Keep track of your messages. Recruiters should feel free to experiment with new copy, subject lines, and times of day to engage their candidates. This is the most obvious, yet overlooked, metric to gauge the effectiveness of your outreach. By doing this enough, you will have an idea of ​​the tone that resonates the most with your pool of candidates.

To have reliable data, a cardinal rule is to test one thing at a time. For example, measure how two different groups respond to a different subject line or call-to-action rather than changing both at the same time.

If your message has reached a point where you think it’s well and truly optimized and still isn’t achieving your goals, focus on identifying weak spots in the candidate’s journey. There may be times when engagement wanes for a sufficient number of candidates, signaling a tendency to approach with an alternative approach – and then measure the success of that one.

Think about who else is talking to your dream candidate

There is a good chance that the competition will also be aimed at the same candidates as you. Keeping tabs on competitor hiring activity can help inform your hiring strategy. Think about the candidate’s hiring experience when talking to you, versus the competition. Look at the job descriptions of competitors and ask yourself the following questions:

  • How do they communicate the employer value proposition to potential candidates?
  • How upfront are they about the salary and benefits they offer?
  • To what extent are the culture and values ​​of the company reflected in the description?
  • How simple or intuitive is the application process?
  • Are they showing the prospect genuine gratitude for their consideration?
  • What would I be looking to improve in this experience?
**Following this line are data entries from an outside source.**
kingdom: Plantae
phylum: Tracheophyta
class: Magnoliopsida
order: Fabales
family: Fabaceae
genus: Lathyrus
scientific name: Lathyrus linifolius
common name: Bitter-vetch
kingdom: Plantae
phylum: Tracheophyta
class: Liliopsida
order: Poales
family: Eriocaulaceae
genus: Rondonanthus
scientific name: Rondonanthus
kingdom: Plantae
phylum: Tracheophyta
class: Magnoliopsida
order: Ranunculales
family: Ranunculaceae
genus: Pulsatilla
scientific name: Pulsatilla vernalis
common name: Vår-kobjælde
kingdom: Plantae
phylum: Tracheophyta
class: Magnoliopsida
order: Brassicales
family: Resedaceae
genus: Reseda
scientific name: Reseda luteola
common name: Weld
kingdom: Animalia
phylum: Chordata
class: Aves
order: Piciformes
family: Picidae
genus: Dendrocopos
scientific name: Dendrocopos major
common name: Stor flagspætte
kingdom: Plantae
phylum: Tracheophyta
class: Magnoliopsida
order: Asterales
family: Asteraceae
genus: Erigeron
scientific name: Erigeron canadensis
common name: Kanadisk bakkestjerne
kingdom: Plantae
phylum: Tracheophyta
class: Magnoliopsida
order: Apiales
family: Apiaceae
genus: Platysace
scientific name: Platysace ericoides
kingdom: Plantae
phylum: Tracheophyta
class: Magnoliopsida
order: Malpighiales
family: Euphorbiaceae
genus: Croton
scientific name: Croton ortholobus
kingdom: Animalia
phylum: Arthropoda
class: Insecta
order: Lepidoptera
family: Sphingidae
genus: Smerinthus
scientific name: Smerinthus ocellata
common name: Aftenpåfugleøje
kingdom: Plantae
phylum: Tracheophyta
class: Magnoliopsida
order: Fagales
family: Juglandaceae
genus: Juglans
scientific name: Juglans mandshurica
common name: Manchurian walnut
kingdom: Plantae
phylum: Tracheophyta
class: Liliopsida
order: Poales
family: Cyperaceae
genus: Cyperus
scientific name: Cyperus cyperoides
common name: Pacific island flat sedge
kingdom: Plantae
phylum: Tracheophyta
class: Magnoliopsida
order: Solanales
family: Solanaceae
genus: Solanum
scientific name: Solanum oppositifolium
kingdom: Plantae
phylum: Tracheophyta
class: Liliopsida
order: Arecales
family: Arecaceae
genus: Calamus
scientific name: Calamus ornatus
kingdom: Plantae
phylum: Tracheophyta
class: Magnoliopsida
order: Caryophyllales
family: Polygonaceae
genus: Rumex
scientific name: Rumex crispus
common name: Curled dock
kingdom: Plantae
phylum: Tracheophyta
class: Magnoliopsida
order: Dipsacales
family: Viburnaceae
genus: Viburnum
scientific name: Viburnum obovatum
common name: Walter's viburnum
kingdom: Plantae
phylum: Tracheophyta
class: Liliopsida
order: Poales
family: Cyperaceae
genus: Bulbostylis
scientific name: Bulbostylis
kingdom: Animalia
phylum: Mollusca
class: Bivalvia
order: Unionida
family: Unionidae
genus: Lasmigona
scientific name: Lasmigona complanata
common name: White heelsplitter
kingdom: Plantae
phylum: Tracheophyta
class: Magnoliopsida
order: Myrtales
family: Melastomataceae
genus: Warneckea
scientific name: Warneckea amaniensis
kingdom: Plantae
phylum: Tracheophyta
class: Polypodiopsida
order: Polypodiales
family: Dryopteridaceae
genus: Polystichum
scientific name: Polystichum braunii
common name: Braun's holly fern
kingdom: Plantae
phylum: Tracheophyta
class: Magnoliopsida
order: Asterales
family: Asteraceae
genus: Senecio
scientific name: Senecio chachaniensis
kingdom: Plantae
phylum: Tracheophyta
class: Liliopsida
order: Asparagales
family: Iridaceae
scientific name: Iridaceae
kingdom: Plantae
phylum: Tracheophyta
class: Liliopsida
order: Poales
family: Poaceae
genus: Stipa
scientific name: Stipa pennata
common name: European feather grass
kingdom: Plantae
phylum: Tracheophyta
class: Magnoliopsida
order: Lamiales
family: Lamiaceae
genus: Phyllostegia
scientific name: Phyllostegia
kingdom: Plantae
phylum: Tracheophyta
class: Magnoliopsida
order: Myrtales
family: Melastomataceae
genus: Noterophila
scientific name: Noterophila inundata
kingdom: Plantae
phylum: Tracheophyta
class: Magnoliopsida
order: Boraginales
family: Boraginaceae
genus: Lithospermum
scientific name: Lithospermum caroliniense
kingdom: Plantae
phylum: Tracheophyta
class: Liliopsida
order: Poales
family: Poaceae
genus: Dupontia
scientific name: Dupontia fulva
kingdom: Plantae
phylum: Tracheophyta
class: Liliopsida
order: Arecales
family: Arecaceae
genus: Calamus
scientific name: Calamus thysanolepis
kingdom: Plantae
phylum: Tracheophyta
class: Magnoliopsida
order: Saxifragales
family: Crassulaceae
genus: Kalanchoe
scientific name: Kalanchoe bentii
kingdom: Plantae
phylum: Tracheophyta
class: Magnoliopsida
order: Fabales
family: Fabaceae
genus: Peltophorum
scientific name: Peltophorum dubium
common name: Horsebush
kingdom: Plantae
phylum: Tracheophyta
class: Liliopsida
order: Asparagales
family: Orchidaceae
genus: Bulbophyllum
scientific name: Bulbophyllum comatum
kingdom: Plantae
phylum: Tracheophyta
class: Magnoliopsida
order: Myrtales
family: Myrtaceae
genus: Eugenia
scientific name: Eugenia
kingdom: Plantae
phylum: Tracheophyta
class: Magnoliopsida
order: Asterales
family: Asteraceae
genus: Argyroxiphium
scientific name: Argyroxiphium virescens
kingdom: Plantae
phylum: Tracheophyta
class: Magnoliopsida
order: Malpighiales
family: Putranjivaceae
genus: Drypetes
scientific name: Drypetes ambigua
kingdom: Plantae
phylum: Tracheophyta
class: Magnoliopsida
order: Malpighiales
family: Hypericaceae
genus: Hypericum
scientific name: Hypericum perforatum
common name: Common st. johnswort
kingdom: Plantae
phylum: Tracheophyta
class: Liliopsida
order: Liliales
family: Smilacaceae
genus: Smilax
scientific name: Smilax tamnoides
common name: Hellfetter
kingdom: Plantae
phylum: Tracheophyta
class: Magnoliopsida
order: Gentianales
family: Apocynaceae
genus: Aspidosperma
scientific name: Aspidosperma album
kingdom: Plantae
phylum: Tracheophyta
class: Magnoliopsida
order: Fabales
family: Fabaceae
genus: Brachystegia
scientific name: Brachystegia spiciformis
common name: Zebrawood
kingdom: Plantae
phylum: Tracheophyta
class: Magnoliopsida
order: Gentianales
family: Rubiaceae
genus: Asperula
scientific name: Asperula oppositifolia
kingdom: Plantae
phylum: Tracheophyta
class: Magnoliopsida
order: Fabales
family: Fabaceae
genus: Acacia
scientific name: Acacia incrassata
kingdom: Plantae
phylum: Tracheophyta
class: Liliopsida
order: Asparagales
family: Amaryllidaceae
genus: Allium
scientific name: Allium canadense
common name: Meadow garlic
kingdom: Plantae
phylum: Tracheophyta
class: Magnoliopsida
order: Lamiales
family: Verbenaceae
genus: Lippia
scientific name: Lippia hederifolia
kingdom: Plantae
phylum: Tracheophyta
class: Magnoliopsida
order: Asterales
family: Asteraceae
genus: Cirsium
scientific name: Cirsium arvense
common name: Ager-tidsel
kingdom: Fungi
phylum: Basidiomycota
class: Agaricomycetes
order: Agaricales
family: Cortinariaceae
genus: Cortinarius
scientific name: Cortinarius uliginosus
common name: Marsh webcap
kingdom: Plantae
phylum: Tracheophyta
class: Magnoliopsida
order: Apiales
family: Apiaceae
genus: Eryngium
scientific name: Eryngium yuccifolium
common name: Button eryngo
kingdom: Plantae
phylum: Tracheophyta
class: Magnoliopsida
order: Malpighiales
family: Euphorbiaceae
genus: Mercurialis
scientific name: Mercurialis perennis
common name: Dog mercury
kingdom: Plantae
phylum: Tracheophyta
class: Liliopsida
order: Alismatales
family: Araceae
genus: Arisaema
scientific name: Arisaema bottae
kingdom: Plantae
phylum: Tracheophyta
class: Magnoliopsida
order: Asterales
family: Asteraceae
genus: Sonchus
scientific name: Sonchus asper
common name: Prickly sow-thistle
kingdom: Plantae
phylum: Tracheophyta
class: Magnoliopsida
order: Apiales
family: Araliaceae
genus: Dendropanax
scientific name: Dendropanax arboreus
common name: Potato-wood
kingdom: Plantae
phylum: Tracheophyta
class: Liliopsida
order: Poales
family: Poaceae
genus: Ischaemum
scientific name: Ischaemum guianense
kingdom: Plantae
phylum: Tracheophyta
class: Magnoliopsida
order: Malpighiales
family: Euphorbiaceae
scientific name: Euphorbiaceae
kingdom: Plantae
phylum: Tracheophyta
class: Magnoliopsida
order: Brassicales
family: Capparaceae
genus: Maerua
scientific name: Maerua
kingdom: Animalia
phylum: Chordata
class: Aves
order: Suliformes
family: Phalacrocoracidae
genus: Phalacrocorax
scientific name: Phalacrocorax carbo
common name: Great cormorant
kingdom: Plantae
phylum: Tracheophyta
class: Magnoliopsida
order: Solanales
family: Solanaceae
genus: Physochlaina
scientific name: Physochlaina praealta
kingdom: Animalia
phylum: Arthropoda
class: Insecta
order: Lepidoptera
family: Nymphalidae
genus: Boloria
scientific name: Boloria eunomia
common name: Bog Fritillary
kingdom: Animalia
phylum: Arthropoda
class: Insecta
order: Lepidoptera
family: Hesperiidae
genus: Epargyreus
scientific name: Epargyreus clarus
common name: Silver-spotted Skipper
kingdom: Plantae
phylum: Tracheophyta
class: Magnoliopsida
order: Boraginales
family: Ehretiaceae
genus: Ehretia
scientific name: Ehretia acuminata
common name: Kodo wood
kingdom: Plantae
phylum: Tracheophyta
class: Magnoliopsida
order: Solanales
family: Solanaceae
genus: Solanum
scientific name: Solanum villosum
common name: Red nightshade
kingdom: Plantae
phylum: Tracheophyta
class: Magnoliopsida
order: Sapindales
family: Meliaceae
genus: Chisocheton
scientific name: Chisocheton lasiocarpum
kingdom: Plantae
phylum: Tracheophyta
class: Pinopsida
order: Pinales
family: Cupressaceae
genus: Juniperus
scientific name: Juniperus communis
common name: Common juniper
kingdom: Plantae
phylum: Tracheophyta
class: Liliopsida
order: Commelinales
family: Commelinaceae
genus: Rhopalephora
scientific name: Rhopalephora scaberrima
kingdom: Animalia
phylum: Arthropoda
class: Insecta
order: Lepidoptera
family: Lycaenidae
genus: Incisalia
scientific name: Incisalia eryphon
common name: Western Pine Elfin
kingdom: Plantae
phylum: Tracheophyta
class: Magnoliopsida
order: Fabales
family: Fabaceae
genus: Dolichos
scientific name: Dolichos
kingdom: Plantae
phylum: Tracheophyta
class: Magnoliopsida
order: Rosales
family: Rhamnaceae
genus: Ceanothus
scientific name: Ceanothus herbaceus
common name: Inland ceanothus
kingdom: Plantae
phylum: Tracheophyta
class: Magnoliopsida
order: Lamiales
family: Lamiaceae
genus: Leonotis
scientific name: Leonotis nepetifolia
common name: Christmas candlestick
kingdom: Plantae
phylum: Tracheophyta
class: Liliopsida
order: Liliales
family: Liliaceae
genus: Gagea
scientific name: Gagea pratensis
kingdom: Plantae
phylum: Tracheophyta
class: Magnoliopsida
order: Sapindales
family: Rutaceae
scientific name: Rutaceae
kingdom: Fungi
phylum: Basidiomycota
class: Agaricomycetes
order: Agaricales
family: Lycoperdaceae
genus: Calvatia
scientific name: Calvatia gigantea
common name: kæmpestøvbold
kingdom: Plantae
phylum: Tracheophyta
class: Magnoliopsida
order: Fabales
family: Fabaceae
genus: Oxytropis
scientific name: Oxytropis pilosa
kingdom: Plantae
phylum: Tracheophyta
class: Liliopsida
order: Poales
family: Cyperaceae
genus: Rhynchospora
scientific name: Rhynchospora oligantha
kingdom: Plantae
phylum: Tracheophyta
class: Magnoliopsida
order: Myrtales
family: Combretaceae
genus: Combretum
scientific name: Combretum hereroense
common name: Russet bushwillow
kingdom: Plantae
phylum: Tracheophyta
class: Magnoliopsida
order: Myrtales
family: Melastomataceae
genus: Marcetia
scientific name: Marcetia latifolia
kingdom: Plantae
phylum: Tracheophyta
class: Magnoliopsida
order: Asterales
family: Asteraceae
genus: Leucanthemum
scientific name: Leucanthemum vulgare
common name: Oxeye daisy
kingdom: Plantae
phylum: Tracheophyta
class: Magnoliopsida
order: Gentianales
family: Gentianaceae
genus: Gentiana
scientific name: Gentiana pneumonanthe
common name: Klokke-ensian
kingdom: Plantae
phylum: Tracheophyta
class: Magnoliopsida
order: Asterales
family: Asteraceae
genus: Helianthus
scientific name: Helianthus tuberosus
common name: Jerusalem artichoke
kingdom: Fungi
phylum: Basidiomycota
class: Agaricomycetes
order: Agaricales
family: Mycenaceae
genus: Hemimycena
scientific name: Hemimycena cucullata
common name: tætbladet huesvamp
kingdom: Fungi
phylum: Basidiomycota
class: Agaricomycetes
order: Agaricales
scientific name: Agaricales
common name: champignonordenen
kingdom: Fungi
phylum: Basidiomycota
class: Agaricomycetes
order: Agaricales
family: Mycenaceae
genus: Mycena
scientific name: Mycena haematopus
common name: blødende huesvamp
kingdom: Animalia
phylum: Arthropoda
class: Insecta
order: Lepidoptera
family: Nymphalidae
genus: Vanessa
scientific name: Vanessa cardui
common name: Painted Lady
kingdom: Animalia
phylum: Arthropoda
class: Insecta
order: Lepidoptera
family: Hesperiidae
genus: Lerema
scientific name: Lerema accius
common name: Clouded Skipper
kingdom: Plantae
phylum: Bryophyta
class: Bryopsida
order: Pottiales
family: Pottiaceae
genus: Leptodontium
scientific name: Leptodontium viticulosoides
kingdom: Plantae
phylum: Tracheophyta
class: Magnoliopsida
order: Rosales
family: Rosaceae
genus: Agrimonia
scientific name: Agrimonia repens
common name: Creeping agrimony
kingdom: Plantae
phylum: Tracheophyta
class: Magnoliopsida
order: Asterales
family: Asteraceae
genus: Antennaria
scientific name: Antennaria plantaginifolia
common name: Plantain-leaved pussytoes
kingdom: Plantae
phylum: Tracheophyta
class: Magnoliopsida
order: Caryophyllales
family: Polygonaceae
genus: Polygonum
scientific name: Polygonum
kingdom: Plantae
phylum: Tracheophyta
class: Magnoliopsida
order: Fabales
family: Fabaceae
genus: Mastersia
Doing this, even once in a while, helps ensure you don’t fall behind the competition and gives you the opportunity to raise the bar by thinking through and implementing improvements to your candidate experience.

Being a data scientist is simply knowing how to answer your biggest questions

For recruiters, useful information is everywhere. The easiest way to benefit from a data-driven mindset is to not overthink it. Just start asking questions about any aspect of your recruiting process, then take action to uncover answers.

The more confident you are in the data you have about talent, their affinity for your business, and the practices of your competitors, the better your process will be for finding and attracting the best candidates.

Shannon Pritchett is the community manager for both locationEZ and Evry1 (which she co-founded in 2021). As a leader in talent acquisition, she remains passionate about connecting businesses with their most valuable asset: people.